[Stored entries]
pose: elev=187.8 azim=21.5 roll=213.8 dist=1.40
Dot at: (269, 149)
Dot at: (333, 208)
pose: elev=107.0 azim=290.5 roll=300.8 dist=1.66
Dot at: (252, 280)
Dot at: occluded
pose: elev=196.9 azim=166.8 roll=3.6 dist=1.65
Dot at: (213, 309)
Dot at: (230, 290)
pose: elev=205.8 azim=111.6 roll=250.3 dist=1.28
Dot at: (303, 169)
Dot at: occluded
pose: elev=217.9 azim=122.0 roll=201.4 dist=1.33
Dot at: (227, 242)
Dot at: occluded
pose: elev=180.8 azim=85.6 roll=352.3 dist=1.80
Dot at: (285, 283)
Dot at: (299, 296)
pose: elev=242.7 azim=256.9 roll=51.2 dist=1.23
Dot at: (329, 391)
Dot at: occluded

**Exercise prompt**
Print every line of these entries again, word for word, from beginning to end.

**Written reply**
pose: elev=187.8 azim=21.5 roll=213.8 dist=1.40
Dot at: (269, 149)
Dot at: (333, 208)
pose: elev=107.0 azim=290.5 roll=300.8 dist=1.66
Dot at: (252, 280)
Dot at: occluded
pose: elev=196.9 azim=166.8 roll=3.6 dist=1.65
Dot at: (213, 309)
Dot at: (230, 290)
pose: elev=205.8 azim=111.6 roll=250.3 dist=1.28
Dot at: (303, 169)
Dot at: occluded
pose: elev=217.9 azim=122.0 roll=201.4 dist=1.33
Dot at: (227, 242)
Dot at: occluded
pose: elev=180.8 azim=85.6 roll=352.3 dist=1.80
Dot at: (285, 283)
Dot at: (299, 296)
pose: elev=242.7 azim=256.9 roll=51.2 dist=1.23
Dot at: (329, 391)
Dot at: occluded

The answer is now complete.